A character's Constitution score seems like a good number for the limit of the amount of actual severe injury he can take.

Eldan
2009-06-04, 07:04 PM
For what you are trying to do, I'd actually recommend the Vitality and Wound point rules, which you can find above. It models a kidn of system, where you get rarely hit and instead evade, but one or two hits can well kill you.

lvl 1 sharnian
2009-06-04, 08:32 PM
alright thanks

Xallace
2009-06-04, 09:03 PM
You could take from d20 Modern, wherein it is harder to hit a person (improved AC bonuses as you level up, and such), but if a character takes more damage than their Con score they have to make a Fort save against massive damage. So in this way, you can still wear people down with smaller wounds (via HP), but a single well-placed blow can kill even at high levels.

NakedCelt
2009-06-04, 09:16 PM
Yeah, it never made sense to me that in D&D your HP grows by leaps and bounds with each level but your AC stays right where it is. If the rise in HP is supposed to reflect your ability to get out of the way to some extent, why not put it on AC instead?

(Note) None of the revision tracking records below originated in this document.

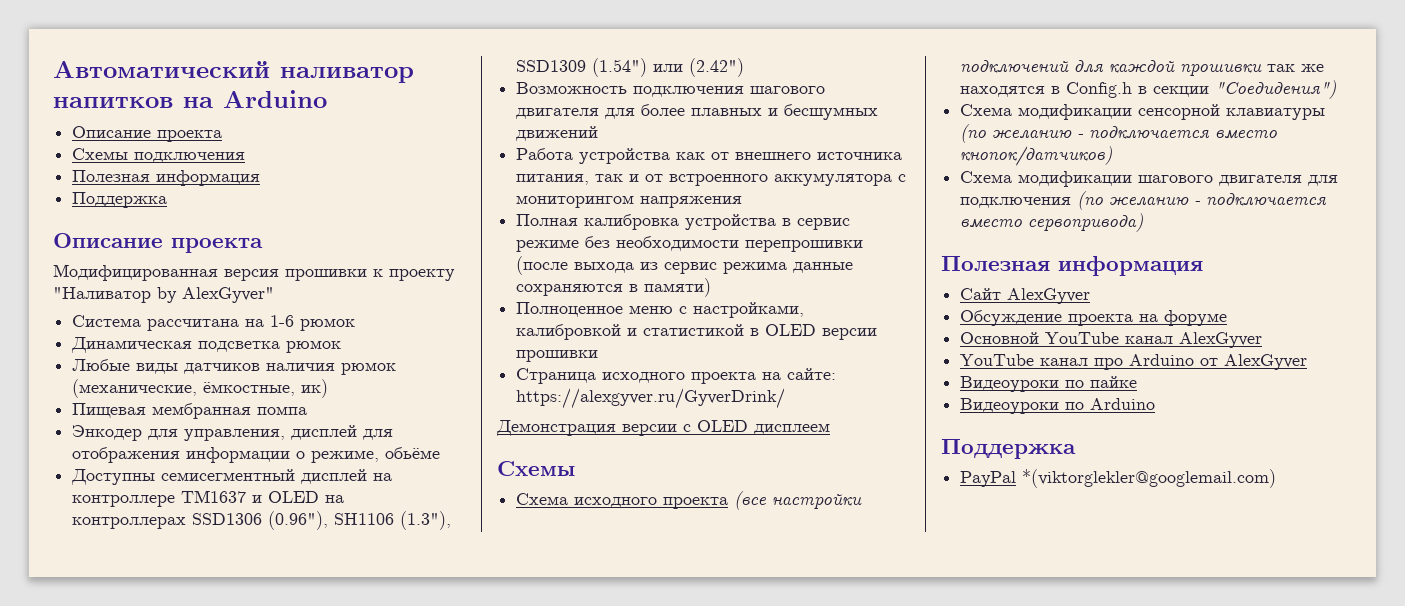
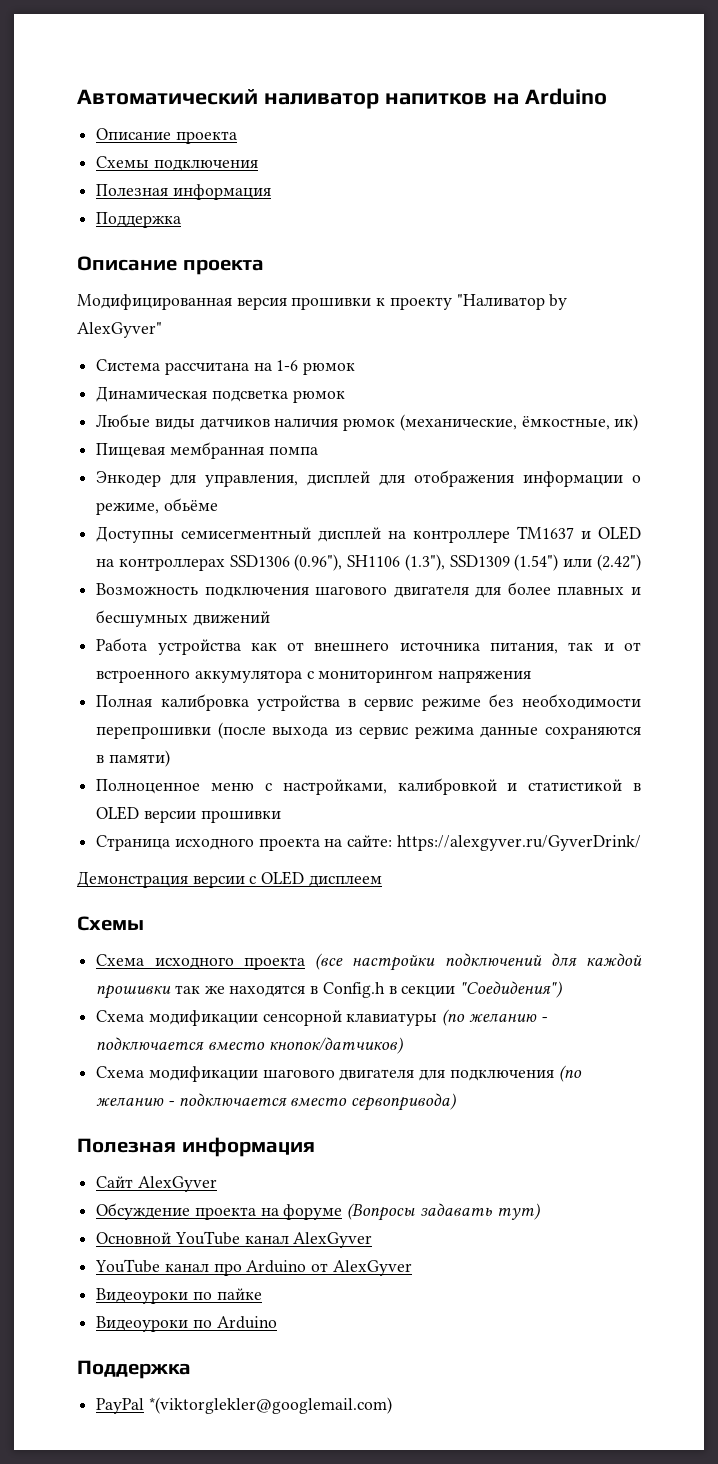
(1228, 318) none -> [347,1203,540,1221] (Вопросы задавать тут)

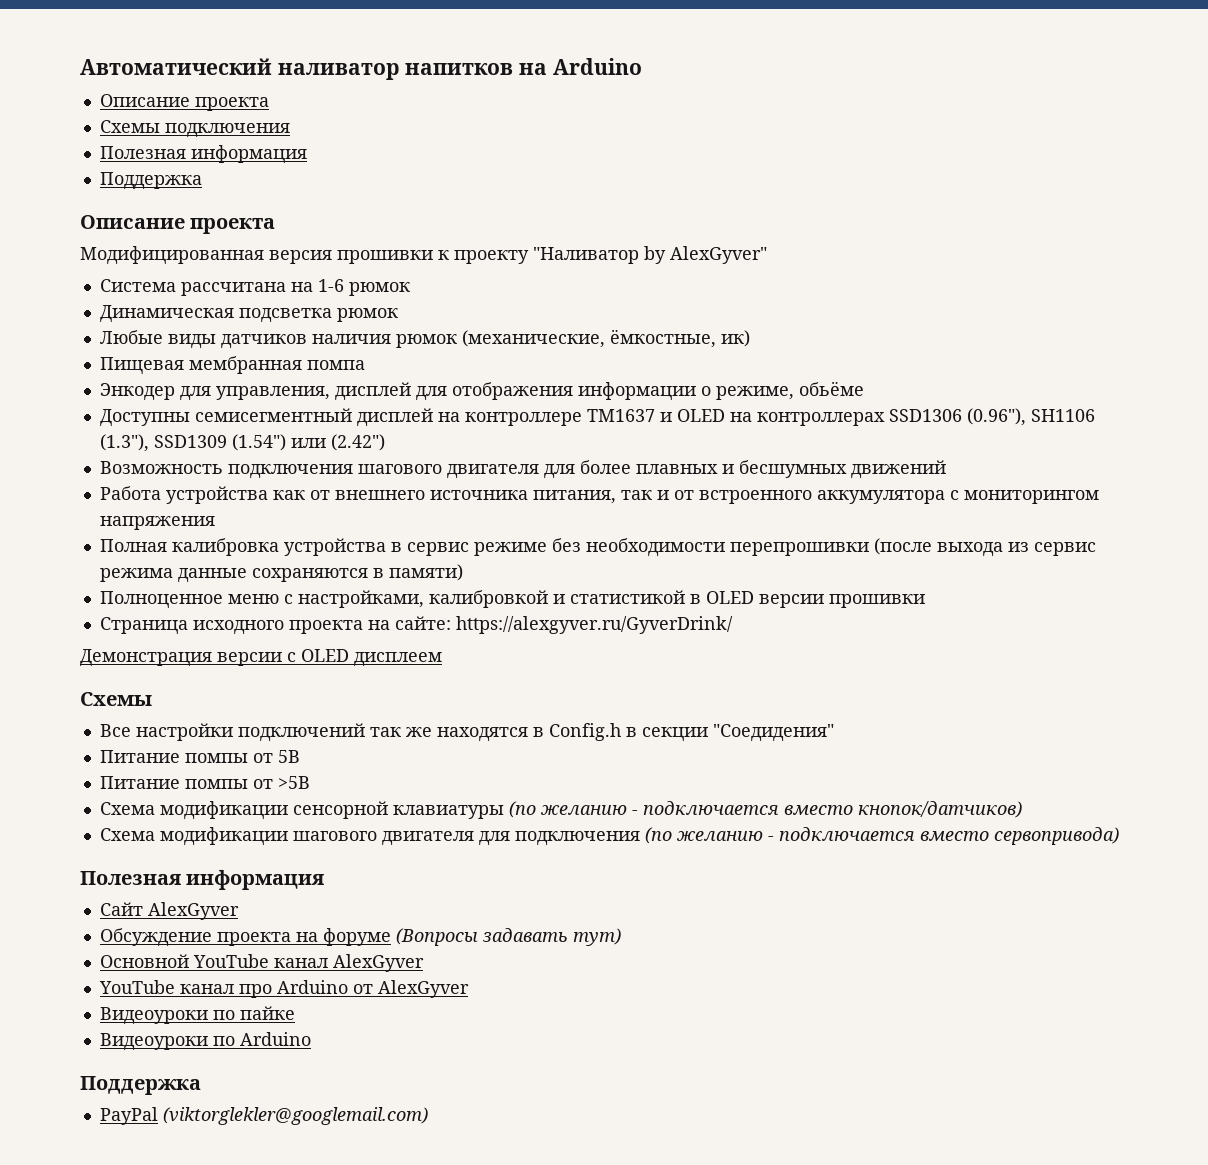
[96,953,642,971] [96,985,172,999] Схема исходного проекта (все настройки подключений для каждой прошивки -> [99,723,365,742] Все настройки подключений
[460,981,563,998] "Соедидения") -> [712,724,834,742] [99,750,300,763] [99,776,310,789] "Соедидения" // Питание помпы от 5В // Питание помпы от >5В
[148,1397,392,1414] *(viktorglekler@googlemail.com) -> [162,1107,428,1125] (viktorglekler@googlemail.com)

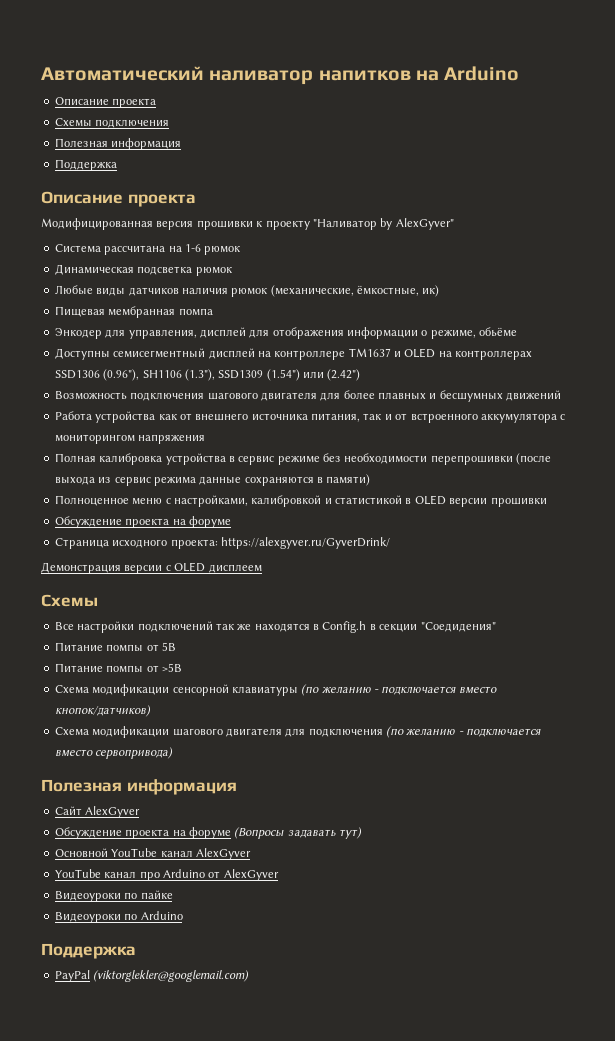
(925, 601) none -> [54,516,231,528] // Обсуждение проекта на форуме
[288,616,451,634] проекта на сайте: -> [170,539,218,549] проекта:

How about: If you take more than, say, 5 hp damage from a single attack, you lose 1 point of Con? In fact, every 5 points of damage would result in a loss of 1 point of Con. This would have to be combined with a defence/protection system such that (1) armour bonuses are subtracted from any damage you sustain and (2) you have a "defence" bonus which rises with your level (say 10 + your Reflex save). Also: you don't die when your hp reaches -10, you fall unconscious when your hp reaches -[your current Con score]. You die when your Con reaches 0.